*** Text excerpt Section Begins ***

But we also have all of the leftover stimulus from the pandemic.
There's still a lot of cash out there.
And then you've got the Inflation Reduction Act and the CHIPS Act and there's- - Which is money, right, flowing in?
- It's money that's flowing in now.
And here the Carolinas were big recipients of those dollars, and they have a real long runway on the spend out on that.
And one of the kind of secrets that really hasn't been told is if you go and look at the GAO numbers, the take up on those programs has been about twice what was estimated.
So there's a whole lot more activity than was planned when the actual acts were passed.
- Ryan, I promise I'm gonna give you a chance here, but I wanna ask you one more question, Mark.
So is there, you know, as economist, of course, I think you can run the data in your own head, but does anyone really know, and I would say even the Fed, does the Fed have an idea of... And I'll call it the distortive effect of a historic amount of money that's pumped into a system that still has these an unintended effect on distorting what a recession may look like.
- I don't know that anyone has that answer.
I mean, I think that the Fed was certainly surprised at how inflationary all that cash turned out to be.
- Really?
Were they surprised?
- Well, they seem to be.
I mean the transitory, transitory, transitory till it wasn't transitory anymore.
But the, you know, I think we are seeing that we're moving past that burst of liquidity and that we're reverting back to a more normal trend.
And as fewer as we have less and less of that hangover, I think the economy will begin to act a little more normal.
But in the next few weeks, we're going to see some pretty strong numbers.
The GDP growth for the quarter that ended at the end of September as likely to be around 3.5%, but all of the growth was at the start of the quarter and we ended on a fairly soft note.
In the fourth quarter this year, I think growth gonna be 1% or less.
- Okay.
Ryan, let's give you a jump in here please if you can.
- Sure.
- In Columbia, does the fear of a recession, are you hearing this?
And number two, what kind of effect does that have on economic development to date?
- So I would say from the city of Columbia's perspective, you know, certainly we kind of hear that out there, but Columbia has really started to catch on fire over the past few years.
And so from the local perspective, what we see is a lot of headwinds and opportunity at the city.
We've got a significant amount of people moving into the region.
We've got double digit population growth in the Columbia area.
We've got record enrollment at the University of South Carolina, and we've got opportunities in that we have lagged behind some of our- - The upstate and the local country.
Sure.
- With regards to multifamily offerings, typically our property taxes have been a bit of an impediment to us.
But through working with the city of Columbia and Richland County, we found a way to circumvent that.
Certainly the rising interest rates have created a new wrinkle for us to have to address in that equation.
And we've seen some developers put their projects on pause, but we haven't outright had people just walk away yet.
And I think from our perspective, you know, it's gotten so expensive in places like Charleston to continue to do some of these projects.
What we're pitching to people is there's growth opportunities and there's a value proposition here.
You know, and with regards to the interest rates, once things get more favorable, there's a lot of opportunity here down the road with regards to our riverfront that we're gonna be developing and with Scout Motors coming into the area.

*** Text excerpt Section Ends ***
*** Supplied entries Section Begins ***

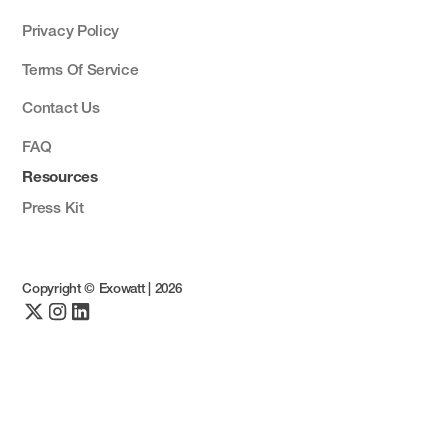
Privacy Policy
Terms Of Service
Contact Us
FAQ
Resources
Press Kit
Copyright © Exowatt |
2026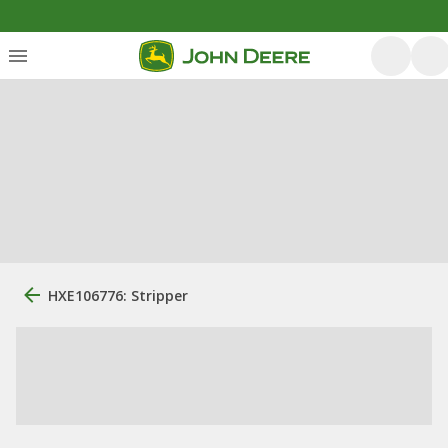
HXE106776: Stripper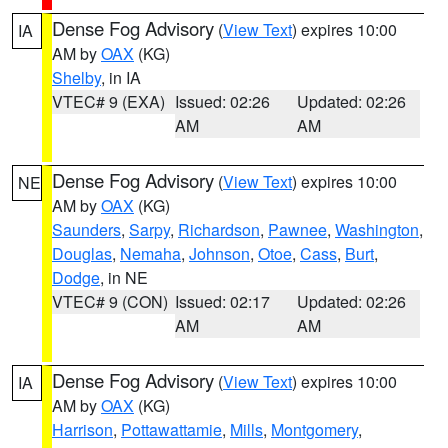
Dense Fog Advisory
(
View Text
) expires 10:00
IA
AM by
OAX
(KG)
Shelby
, in IA
VTEC# 9 (EXA)
Issued: 02:26
Updated: 02:26
AM
AM
Dense Fog Advisory
(
View Text
) expires 10:00
NE
AM by
OAX
(KG)
Saunders
,
Sarpy
,
Richardson
,
Pawnee
,
Washington
,
Douglas
,
Nemaha
,
Johnson
,
Otoe
,
Cass
,
Burt
,
Dodge
, in NE
VTEC# 9 (CON)
Issued: 02:17
Updated: 02:26
AM
AM
Dense Fog Advisory
(
View Text
) expires 10:00
IA
AM by
OAX
(KG)
Harrison
,
Pottawattamie
,
Mills
,
Montgomery
,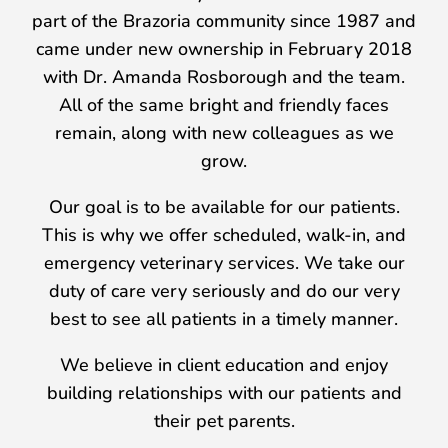
part of the Brazoria community since 1987 and
came under new ownership in February 2018
with Dr. Amanda Rosborough and the team.
All of the same bright and friendly faces
remain, along with new colleagues as we
grow.
Our goal is to be available for our patients.
This is why we offer scheduled, walk-in, and
emergency veterinary services. We take our
duty of care very seriously and do our very
best to see all patients in a timely manner.
We believe in client education and enjoy
building relationships with our patients and
their pet parents.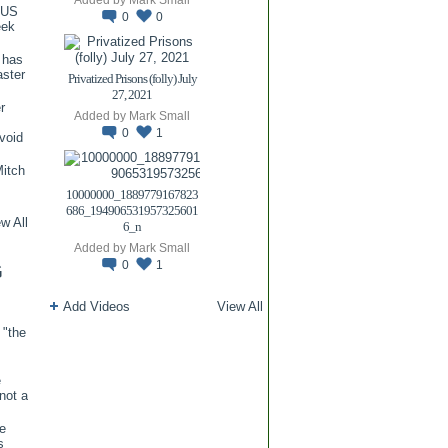
TUS
0
0
eek
 has
aster
Privatized Prisons (folly) July
27, 2021
r
Added by
Mark Small
0
1
void
itch
.
10000000_1889779167823
686_194906531957325601
w All
6_n
Added by
Mark Small
0
1
G
Add Videos
View All
 "the
e
 not a
re
s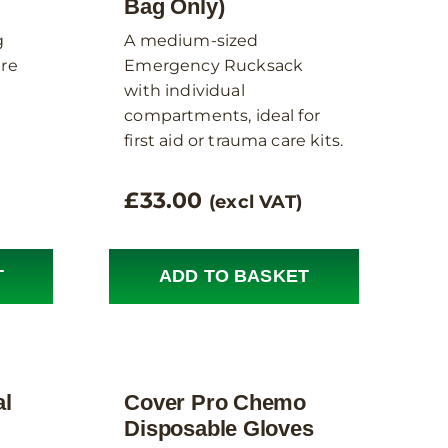
Bag Only)
g
A medium-sized
ere
Emergency Rucksack
with individual
compartments, ideal for
first aid or trauma care kits.
£
33.00
(excl VAT)
T
ADD TO BASKET
al
Cover Pro Chemo
Disposable Gloves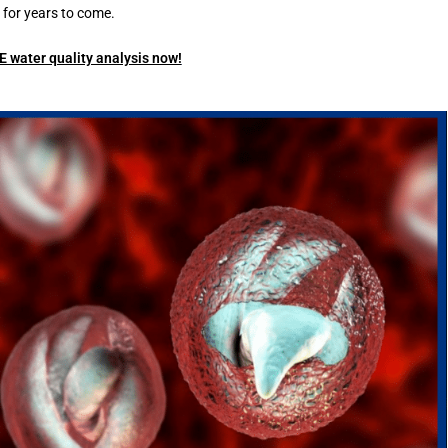
for years to come.
 water quality analysis now!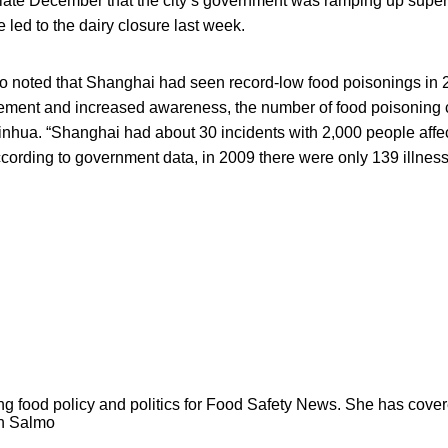
 late December that the city’s government was ramping up superv
led to the dairy closure last week.
so noted that Shanghai had seen record-low food poisonings in 
ement and increased awareness, the number of food poisoning
 Xinhua. “Shanghai had about 30 incidents with 2,000 people af
cording to government data, in 2009 there were only 139 illness
ng food policy and politics for Food Safety News. She has cov
ion Salmo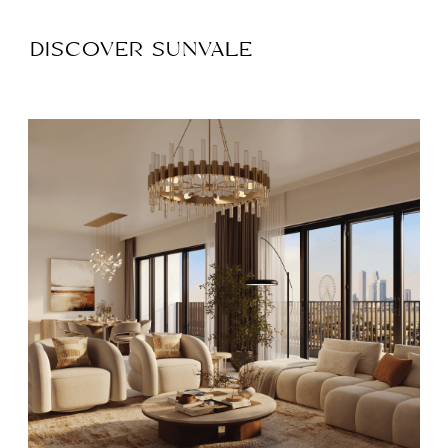
DISCOVER SUNVALE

*** Supplied entries Section Ends ***

Problem requirements:
In the discussion of the economy, what growth rate is forecast for the fourth quarter of this year?

Solution to this task:
1% or less.